Records excerpted from a collection
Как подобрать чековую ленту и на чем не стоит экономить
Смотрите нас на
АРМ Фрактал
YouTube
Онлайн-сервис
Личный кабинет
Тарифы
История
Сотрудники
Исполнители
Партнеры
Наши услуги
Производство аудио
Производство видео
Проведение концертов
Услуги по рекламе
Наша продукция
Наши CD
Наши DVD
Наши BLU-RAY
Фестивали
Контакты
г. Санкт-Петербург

### Problem details
Take the lines above and print them exactly.

### Exercise output
Как подобрать чековую ленту и на чем не стоит экономить
Смотрите нас на
АРМ Фрактал
YouTube
Онлайн-сервис
Личный кабинет
Тарифы
История
Сотрудники
Исполнители
Партнеры
Наши услуги
Производство аудио
Производство видео
Проведение концертов
Услуги по рекламе
Наша продукция
Наши CD
Наши DVD
Наши BLU-RAY
Фестивали
Контакты
г. Санкт-Петербург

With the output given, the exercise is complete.